(Collected data entries)
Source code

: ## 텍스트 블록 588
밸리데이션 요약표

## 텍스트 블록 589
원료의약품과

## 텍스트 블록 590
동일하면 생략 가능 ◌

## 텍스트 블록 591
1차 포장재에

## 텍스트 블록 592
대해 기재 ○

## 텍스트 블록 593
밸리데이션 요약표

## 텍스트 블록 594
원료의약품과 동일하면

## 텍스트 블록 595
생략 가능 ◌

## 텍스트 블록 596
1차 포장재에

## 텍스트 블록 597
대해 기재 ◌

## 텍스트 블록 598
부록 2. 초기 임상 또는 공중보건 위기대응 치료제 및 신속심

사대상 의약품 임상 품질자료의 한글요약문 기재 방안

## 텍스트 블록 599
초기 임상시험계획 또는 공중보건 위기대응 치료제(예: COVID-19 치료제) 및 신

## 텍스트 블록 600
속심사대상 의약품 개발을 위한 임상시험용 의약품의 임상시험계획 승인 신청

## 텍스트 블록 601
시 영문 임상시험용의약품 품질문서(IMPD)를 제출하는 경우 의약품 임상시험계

---

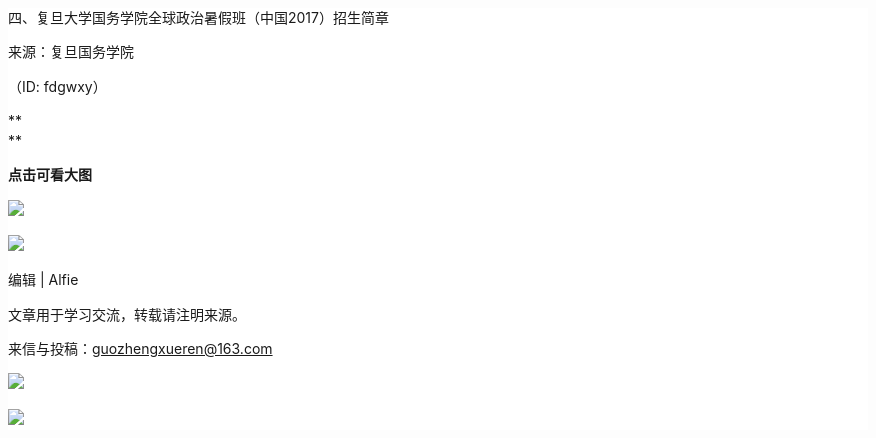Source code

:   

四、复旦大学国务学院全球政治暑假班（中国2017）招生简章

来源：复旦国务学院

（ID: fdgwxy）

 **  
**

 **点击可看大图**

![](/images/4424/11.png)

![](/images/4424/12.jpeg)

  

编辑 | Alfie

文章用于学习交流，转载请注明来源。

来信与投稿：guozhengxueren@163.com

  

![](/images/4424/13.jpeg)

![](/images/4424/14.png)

(AIM OF THE EXERCISE)
If a line in the records above contains the word "jpeg", copy it.

(TASK RESPONSE)
![](/images/4424/12.jpeg)
![](/images/4424/13.jpeg)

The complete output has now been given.